Return, without anything added, the lines from the one containing "X45232071Y19595423D03*" through the end of the entries below, exactly as written.

_DATASET ENTRIES_.
»»

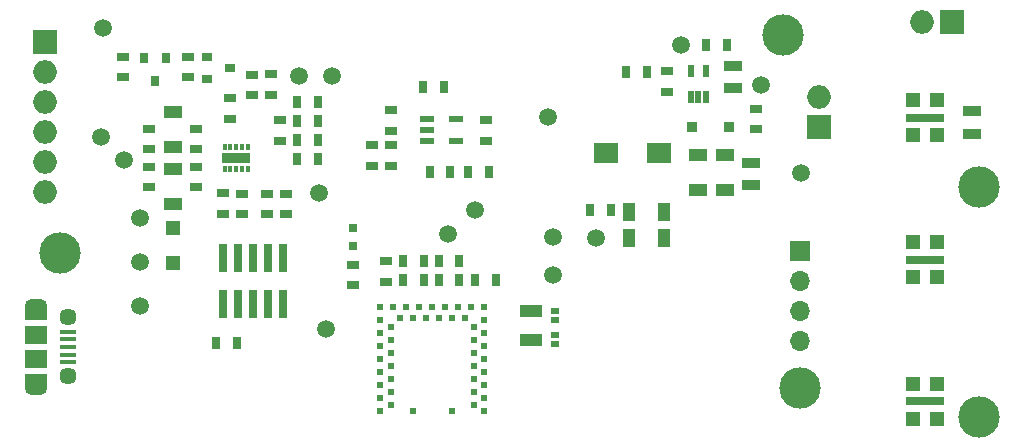
<source format=gbr>
%TF.GenerationSoftware,KiCad,Pcbnew,(6.0.0-rc1-dev-233-g53236a383)*%
%TF.CreationDate,2018-10-19T16:41:34+02:00*%
%TF.ProjectId,LEOLED_rev1,4C454F4C45445F726576312E6B696361,1*%
%TF.SameCoordinates,Original*%
%TF.FileFunction,Soldermask,Top*%
%TF.FilePolarity,Negative*%
%FSLAX46Y46*%
G04 Gerber Fmt 4.6, Leading zero omitted, Abs format (unit mm)*
G04 Created by KiCad (PCBNEW (6.0.0-rc1-dev-233-g53236a383)) date 10/19/18 16:41:34*
%MOMM*%
%LPD*%
G01*
G04 APERTURE LIST*
%ADD10R,0.600000X0.600000*%
%ADD11C,3.500000*%
%ADD12R,1.998980X1.998980*%
%ADD13O,1.998980X1.998980*%
%ADD14R,1.220000X1.250000*%
%ADD15R,1.500000X0.970000*%
%ADD16R,3.200000X0.700000*%
%ADD17R,1.150000X1.300000*%
%ADD18R,0.900000X0.950000*%
%ADD19R,1.900000X1.100000*%
%ADD20R,1.000000X0.670000*%
%ADD21R,0.670000X1.000000*%
%ADD22R,1.600000X1.000000*%
%ADD23R,0.650000X0.575000*%
%ADD24R,1.000000X1.600000*%
%ADD25R,0.800000X0.800000*%
%ADD26R,1.900000X1.200000*%
%ADD27O,1.900000X1.200000*%
%ADD28R,1.900000X1.500000*%
%ADD29C,1.450000*%
%ADD30R,1.350000X0.400000*%
%ADD31O,1.700000X1.700000*%
%ADD32R,1.700000X1.700000*%
%ADD33R,0.740000X2.400000*%
%ADD34R,2.000000X1.800000*%
%ADD35R,0.900000X0.800000*%
%ADD36R,0.800000X0.900000*%
%ADD37C,1.500000*%
%ADD38R,1.200000X0.840000*%
%ADD39R,0.350000X0.600000*%
%ADD40R,1.300000X0.550000*%
%ADD41R,0.500000X1.000000*%
G04 APERTURE END LIST*
D10*
X36638600Y4822800D03*
X33338600Y4822800D03*
X30588600Y4822800D03*
X31488600Y5372800D03*
X30588600Y5922800D03*
X31488600Y6472800D03*
X30588600Y7022800D03*
X31488600Y7572800D03*
X30588600Y8122800D03*
X31488600Y8672800D03*
X30588600Y9222800D03*
X31488600Y9772800D03*
X30588600Y10322800D03*
X31488600Y10872800D03*
X30588600Y11422800D03*
X31488600Y11972800D03*
X30588600Y12522800D03*
X30588600Y13622800D03*
X31688600Y13622800D03*
X32238600Y12722800D03*
X32788600Y13622800D03*
X33338600Y12722800D03*
X33888600Y13622800D03*
X34438600Y12722800D03*
X34988600Y13622800D03*
X35538600Y12722800D03*
X36088600Y13622800D03*
X36638600Y12722800D03*
X37188600Y13622800D03*
X37738600Y12722800D03*
X38288600Y13622800D03*
X39388600Y13622800D03*
X39388600Y12522800D03*
X38488600Y11972800D03*
X39388600Y11422800D03*
X38488600Y10872800D03*
X39388600Y10322800D03*
X38488600Y9772800D03*
X39388600Y9222800D03*
X38488600Y8672800D03*
X39388600Y8122800D03*
X38488600Y7572800D03*
X39388600Y7022800D03*
X38488600Y6472800D03*
X39388600Y5922800D03*
X38488600Y5372800D03*
X39388600Y4822800D03*
D11*
X81280000Y23799800D03*
X66065400Y6781800D03*
X64693800Y36703000D03*
X3454400Y18186400D03*
X81280000Y4368800D03*
D12*
X78994000Y37744400D03*
D13*
X76454000Y37744400D03*
D14*
X12988600Y17397800D03*
X12988600Y20347800D03*
D15*
X60436286Y34063630D03*
X60436286Y32153630D03*
X80688600Y30227800D03*
X80688600Y28317800D03*
D16*
X76688600Y29672800D03*
D17*
X75663600Y28197800D03*
X77713600Y28197800D03*
X75663600Y31147800D03*
X77713600Y31147800D03*
D16*
X76688600Y17672800D03*
D17*
X75663600Y16197800D03*
X77713600Y16197800D03*
X75663600Y19147800D03*
X77713600Y19147800D03*
D16*
X76688600Y5672800D03*
D17*
X75663600Y4197800D03*
X77713600Y4197800D03*
X75663600Y7147800D03*
X77713600Y7147800D03*
D18*
X56961286Y28853630D03*
X60111286Y28853630D03*
D19*
X43321250Y13321758D03*
X43321250Y10821758D03*
D20*
X10984117Y25547279D03*
X10984117Y23797279D03*
X14984117Y25547279D03*
X14984117Y23797279D03*
X31488600Y28572800D03*
X31488600Y30322800D03*
X22584117Y21497279D03*
X22584117Y23247279D03*
X18884117Y21497279D03*
X18884117Y23247279D03*
D21*
X35513600Y15972800D03*
X37263600Y15972800D03*
D20*
X10984117Y26997279D03*
X10984117Y28747279D03*
X14984117Y26997279D03*
X14984117Y28747279D03*
X31488600Y27347800D03*
X31488600Y25597800D03*
X29888600Y27347800D03*
X29888600Y25597800D03*
D21*
X40363600Y15972800D03*
X38613600Y15972800D03*
X48357071Y21895423D03*
X50107071Y21895423D03*
D20*
X54836286Y31878630D03*
X54836286Y33628630D03*
D12*
X67688600Y28872800D03*
D13*
X67688600Y31412800D03*
X2184400Y23368000D03*
X2184400Y25908000D03*
X2184400Y30988000D03*
X2184400Y33528000D03*
D12*
X2184400Y36068000D03*
D13*
X2184400Y28448000D03*
D22*
X12984117Y25372279D03*
X12984117Y22372279D03*
X12984117Y27172279D03*
X12984117Y30172279D03*
D23*
X45321250Y10484258D03*
X45321250Y11259258D03*
X45321250Y12571758D03*
X45321250Y13346758D03*
D24*
X54632071Y21695423D03*
X51632071Y21695423D03*
X54632071Y19495423D03*
X51632071Y19495423D03*
D22*
X57452039Y23517833D03*
X57452039Y26517833D03*
X59752039Y23517833D03*
X59752039Y26517833D03*
D25*
X28288600Y18822800D03*
X28288600Y20322800D03*
D26*
X1388600Y13172800D03*
X1388600Y7372800D03*
D27*
X1388600Y6772800D03*
X1388600Y13772800D03*
D28*
X1388600Y11272800D03*
D29*
X4088600Y7772800D03*
D30*
X4088600Y10272800D03*
X4088600Y9622800D03*
X4088600Y8972800D03*
X4088600Y11572800D03*
X4088600Y10922800D03*
D29*
X4088600Y12772800D03*
D28*
X1388600Y9272800D03*
D31*
X66088600Y10752800D03*
X66088600Y13292800D03*
X66088600Y15832800D03*
D32*
X66088600Y18372800D03*
D33*
X17248600Y13922800D03*
X17248600Y17822800D03*
X18518600Y13922800D03*
X18518600Y17822800D03*
X19788600Y13922800D03*
X19788600Y17822800D03*
X21058600Y13922800D03*
X21058600Y17822800D03*
X22328600Y13922800D03*
X22328600Y17822800D03*
D34*
X49686286Y26653630D03*
X54186286Y26653630D03*
D35*
X17884117Y33872279D03*
X15884117Y32922279D03*
X15884117Y34822279D03*
D36*
X11488600Y32772800D03*
X10538600Y34772800D03*
X12438600Y34772800D03*
D21*
X25263600Y29372800D03*
X23513600Y29372800D03*
X25263600Y27772800D03*
X23513600Y27772800D03*
D20*
X19688600Y33322800D03*
X19688600Y31572800D03*
D21*
X23513600Y30972800D03*
X25263600Y30972800D03*
X23513600Y26172800D03*
X25263600Y26172800D03*
D20*
X21288600Y31597800D03*
X21288600Y33347800D03*
X22088600Y29447800D03*
X22088600Y27697800D03*
X14284117Y33097279D03*
X14284117Y34847279D03*
X17884117Y31347279D03*
X17884117Y29597279D03*
X17284117Y21522279D03*
X17284117Y23272279D03*
D21*
X35513600Y17572800D03*
X37263600Y17572800D03*
D20*
X20984117Y23247279D03*
X20984117Y21497279D03*
D21*
X34188600Y32272800D03*
X35938600Y32272800D03*
D20*
X39488600Y29472800D03*
X39488600Y27722800D03*
D21*
X39788600Y25072800D03*
X38038600Y25072800D03*
X36488600Y25072800D03*
X34738600Y25072800D03*
D20*
X8788600Y33097800D03*
X8788600Y34847800D03*
X28288600Y17247800D03*
X28288600Y15497800D03*
D21*
X16688600Y10572800D03*
X18438600Y10572800D03*
X32513600Y17572800D03*
X34263600Y17572800D03*
D20*
X31088600Y15797800D03*
X31088600Y17547800D03*
D21*
X59911286Y35853630D03*
X58161286Y35853630D03*
X53111286Y33553630D03*
X51361286Y33553630D03*
D15*
X61952039Y23962833D03*
X61952039Y25872833D03*
D20*
X62388600Y30447800D03*
X62388600Y28697800D03*
D21*
X34263600Y15972800D03*
X32513600Y15972800D03*
D37*
X10188600Y13772800D03*
X10188600Y17472800D03*
X26488600Y33172800D03*
X25388600Y23272800D03*
X23688600Y33172800D03*
X10188600Y21172800D03*
X36288600Y19872800D03*
X7100600Y37272800D03*
X44748600Y29712800D03*
X38588600Y21872800D03*
X8878600Y26134800D03*
X6888600Y28012800D03*
X45188600Y16372800D03*
X25988600Y11772800D03*
X56028600Y35802800D03*
X45232071Y19595423D03*
X48832071Y19495423D03*
X62788600Y32472800D03*
X66188600Y24972800D03*
D38*
X17784117Y26272279D03*
X18984117Y26272279D03*
D39*
X17384117Y27222279D03*
X17884117Y27222279D03*
X18384117Y27222279D03*
X18884117Y27222279D03*
X19384117Y27222279D03*
X19384117Y25322279D03*
X18884117Y25322279D03*
X18384117Y25322279D03*
X17884117Y25322279D03*
X17384117Y25322279D03*
D40*
X36988600Y29572800D03*
X36988600Y27672800D03*
X34488600Y27672800D03*
X34488600Y28622800D03*
X34488600Y29572800D03*
D41*
X56836286Y33653630D03*
X58136286Y33653630D03*
X57486286Y31453630D03*
X58136286Y31453630D03*
X56836286Y31453630D03*
M02*

</source>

««

_RESPONSE AREA_.
X45232071Y19595423D03*
X48832071Y19495423D03*
X62788600Y32472800D03*
X66188600Y24972800D03*
D38*
X17784117Y26272279D03*
X18984117Y26272279D03*
D39*
X17384117Y27222279D03*
X17884117Y27222279D03*
X18384117Y27222279D03*
X18884117Y27222279D03*
X19384117Y27222279D03*
X19384117Y25322279D03*
X18884117Y25322279D03*
X18384117Y25322279D03*
X17884117Y25322279D03*
X17384117Y25322279D03*
D40*
X36988600Y29572800D03*
X36988600Y27672800D03*
X34488600Y27672800D03*
X34488600Y28622800D03*
X34488600Y29572800D03*
D41*
X56836286Y33653630D03*
X58136286Y33653630D03*
X57486286Y31453630D03*
X58136286Y31453630D03*
X56836286Y31453630D03*
M02*

</source>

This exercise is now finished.